▶ _Your instructions_
Could you find every line in the records below that contains the word "with" and copy it?

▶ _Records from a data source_
━━━━━━
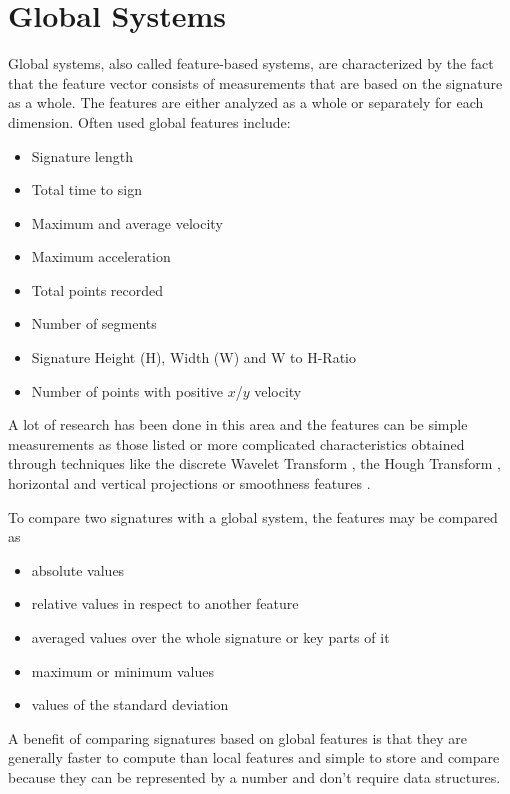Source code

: \documentclass[a4paper, oneside]{csthesis}
\begin{document}
\section{Global Systems}
\label{sec:features}

Global systems, also called feature-based systems, are characterized by the fact that the feature vector consists of measurements that are based on the signature as a whole. The features are either analyzed as a whole or separately for each dimension. Often used global features include:

\begin{itemize}
\item Signature length
\item Total time to sign
\item Maximum and average velocity
\item Maximum acceleration
\item Total points recorded
\item Number of segments
\item Signature Height (H), Width (W) and W to H-Ratio
\item Number of points with positive $x$/$y$ velocity
\end{itemize}


A lot of research has been done in this area and the features can be simple measurements as those listed or more complicated characteristics obtained through techniques like the discrete Wavelet Transform \cite{ji2005signature}, the Hough Transform \cite{kaewkongka1999off}, horizontal and vertical projections \cite{fang2003off} or smoothness features \cite{fang2001offline}.

To compare two signatures with a global system, the features may be compared as
\begin{itemize}
\item absolute values
\item relative values in respect to another feature
\item averaged values over the whole signature or key parts of it
\item maximum or minimum values
\item values of the standard deviation
\end{itemize}

A benefit of comparing signatures based on global features is that they are generally faster to compute than local features and simple to store and compare because they can be represented by a number and don't require data structures.
\end{document}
━━━━━━
▶ _Exercise solution_
\item Number of points with positive $x$/$y$ velocity
To compare two signatures with a global system, the features may be compared as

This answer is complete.